─── Data to process
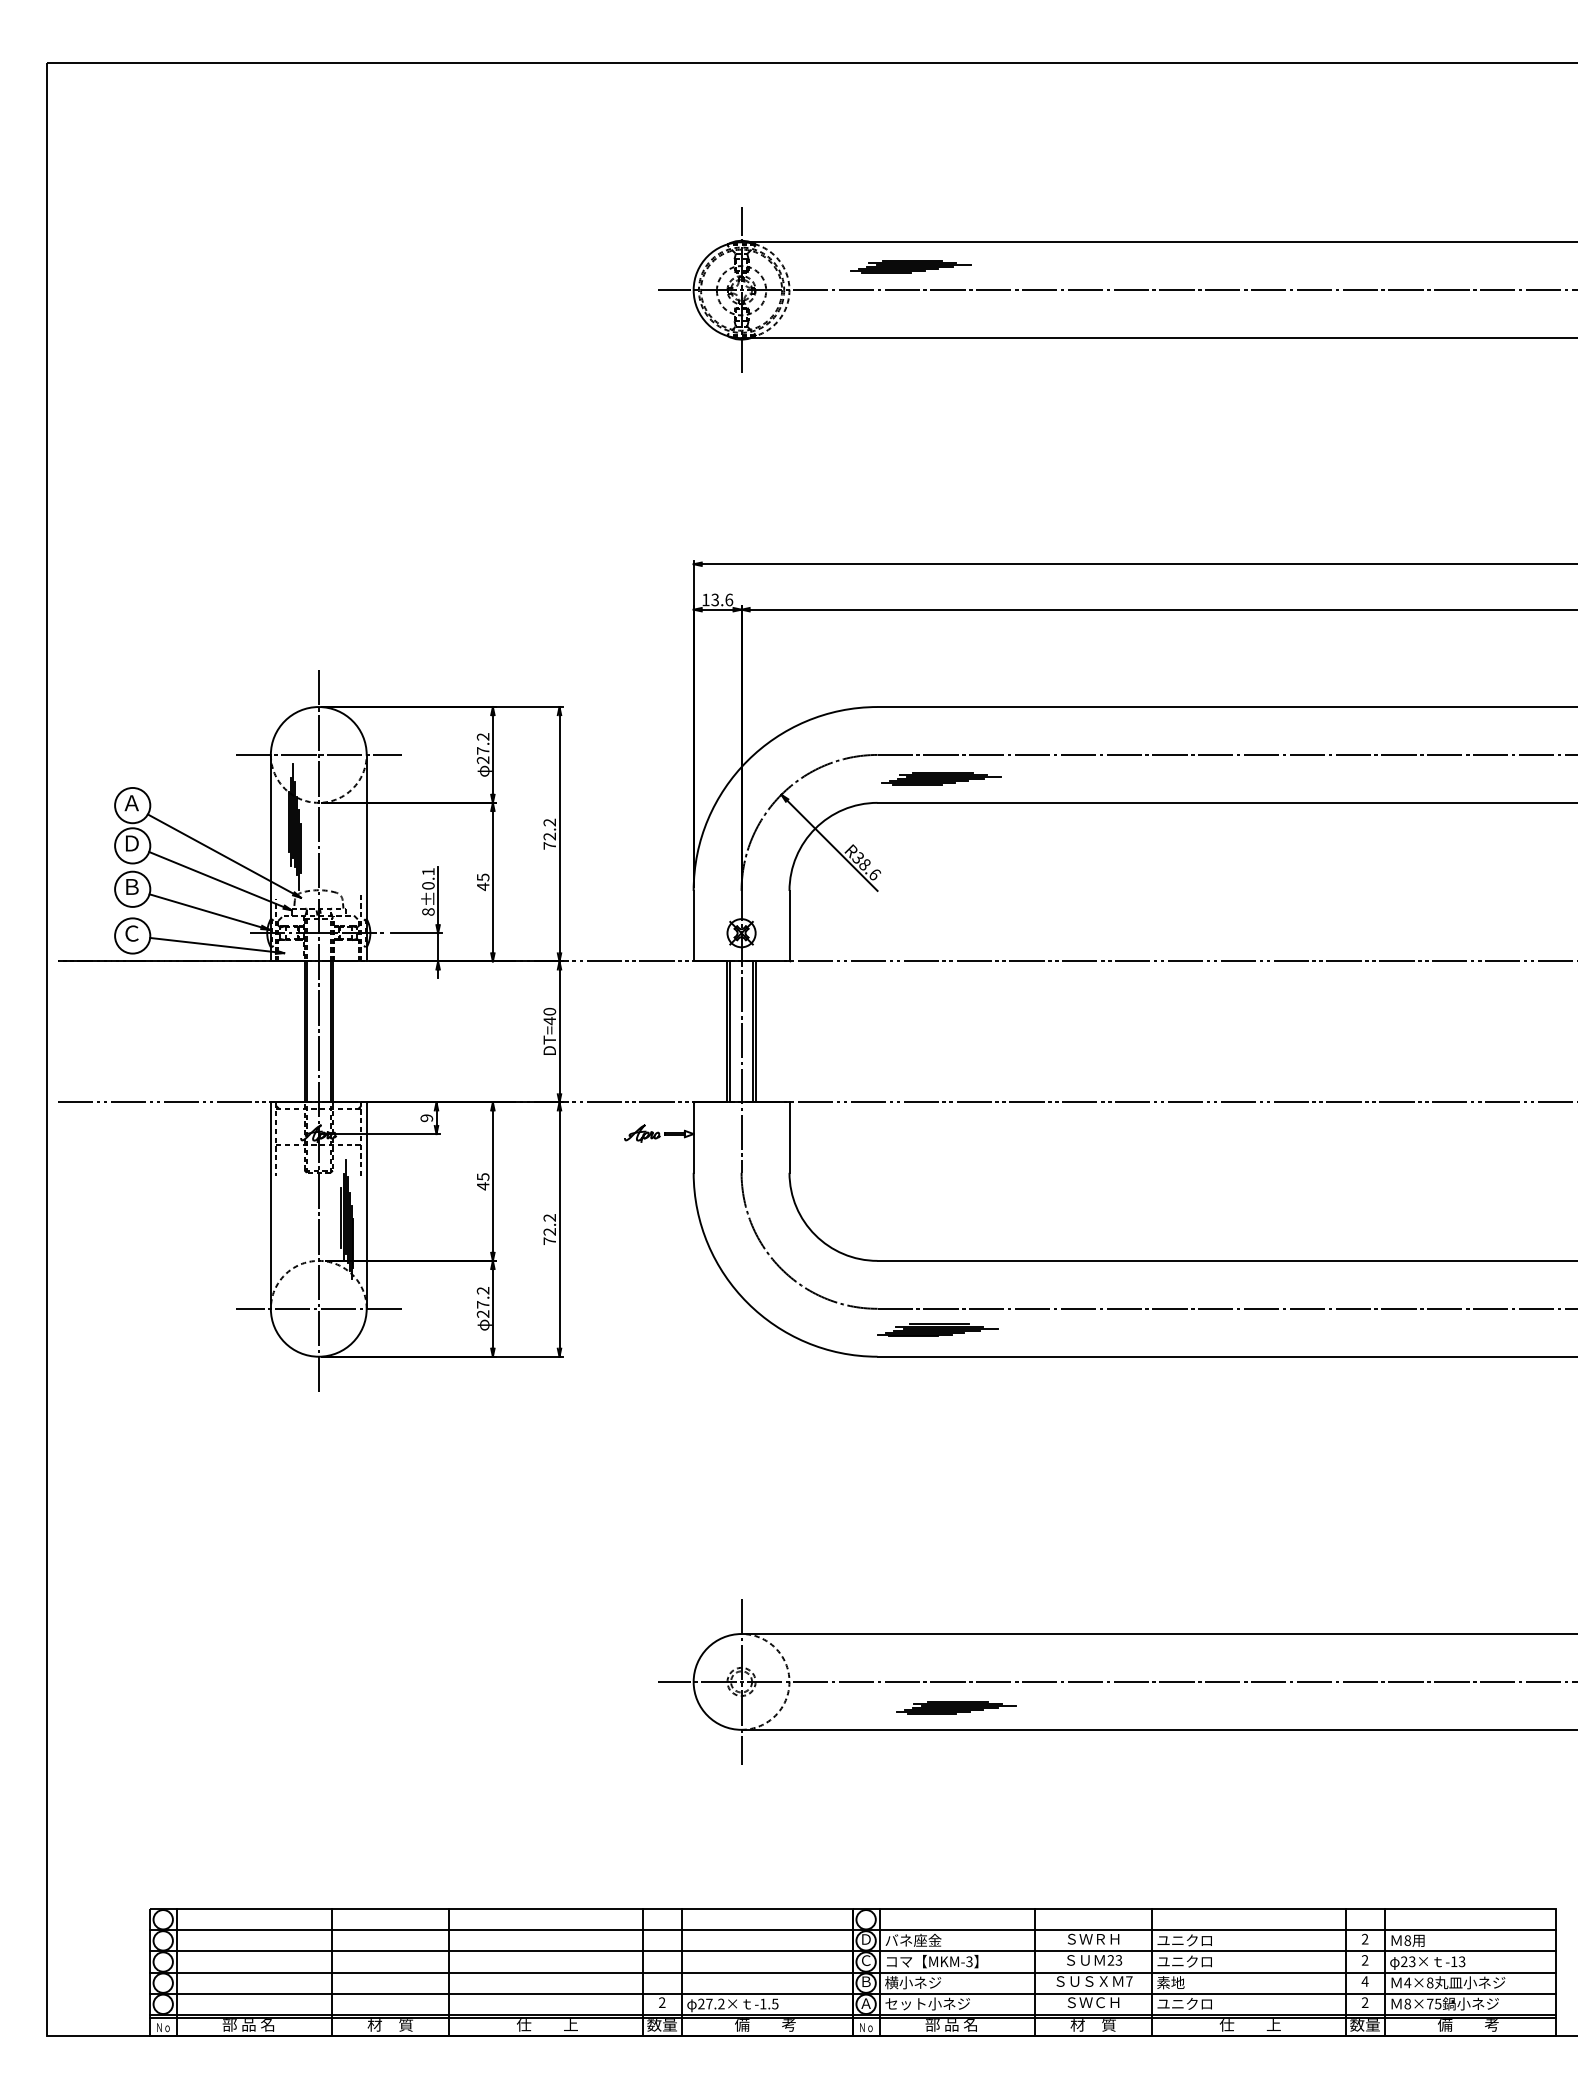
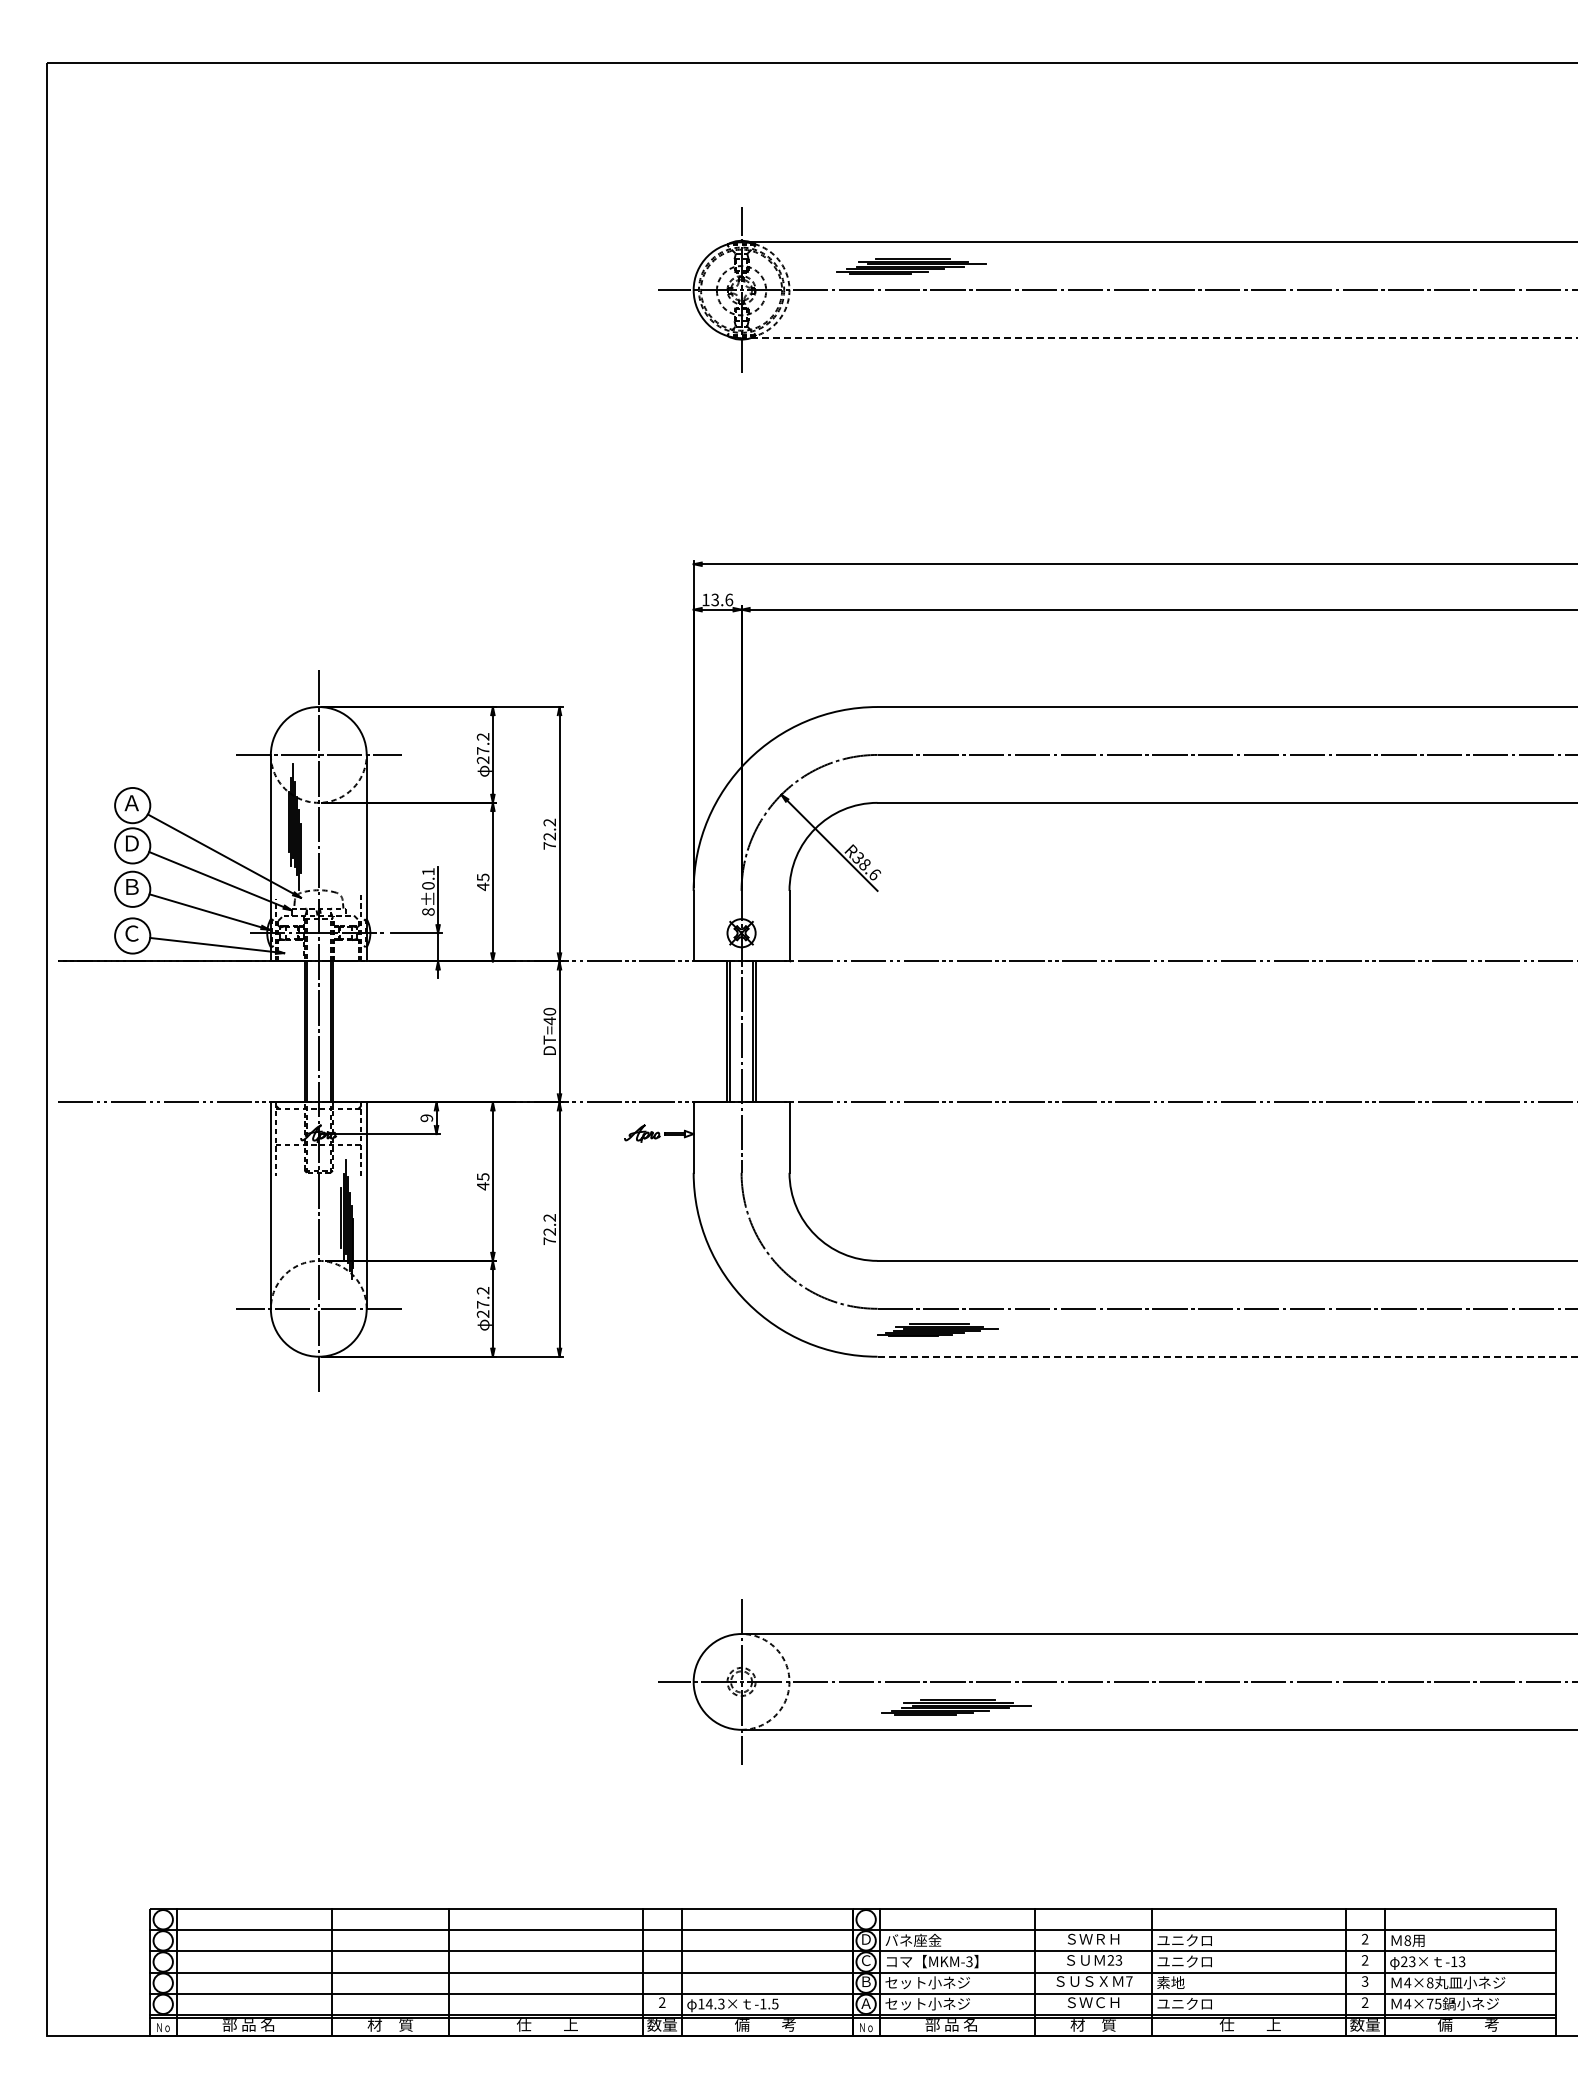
part at (910, 266) size: 122x14 px -> 151x17 px
line at (1159, 338): solid -> dashed
part at (941, 778): present -> none
line at (1227, 1356): solid -> dashed
part at (956, 1707) size: 121x14 px -> 151x17 px
text at (1364, 1981): 4 -> 3
text at (927, 1982): 横小ネジ -> セット小ネジ
text at (711, 2003): 27.2× -> 14.3×
text at (1407, 2003): 8×75 -> 4×75
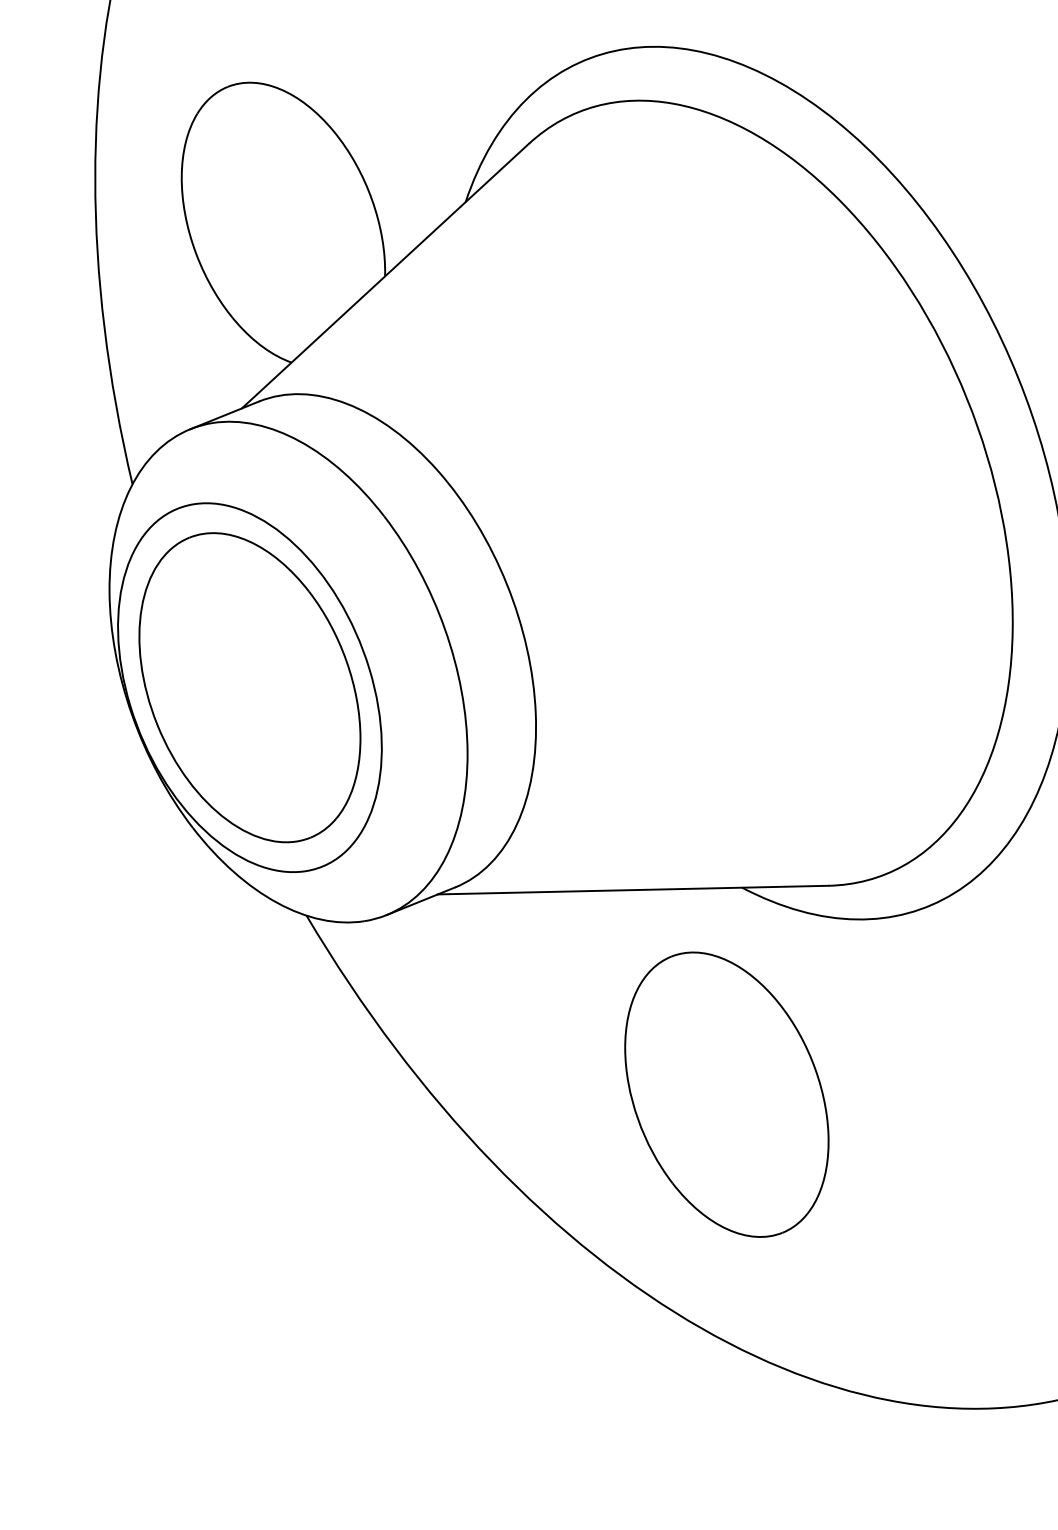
──────
● **The request**
Convert the lines of these records into a Markdown table with the columns "Row" and "Difference," one row per line, skipping blank lines. Leave the pictures out of the table.

● **Task output**
| Row | Difference |
|---|---|
| 1 | part at (910, 266) size: 122x14 px -> 151x17 px |
| 2 | line at (1159, 338): solid -> dashed |
| 3 | part at (941, 778): present -> none |
| 4 | line at (1227, 1356): solid -> dashed |
| 5 | part at (956, 1707) size: 121x14 px -> 151x17 px |
| 6 | text at (1364, 1981): 4 -> 3 |
| 7 | text at (927, 1982): 横小ネジ -> セット小ネジ |
| 8 | text at (711, 2003): 27.2× -> 14.3× |
| 9 | text at (1407, 2003): 8×75 -> 4×75 |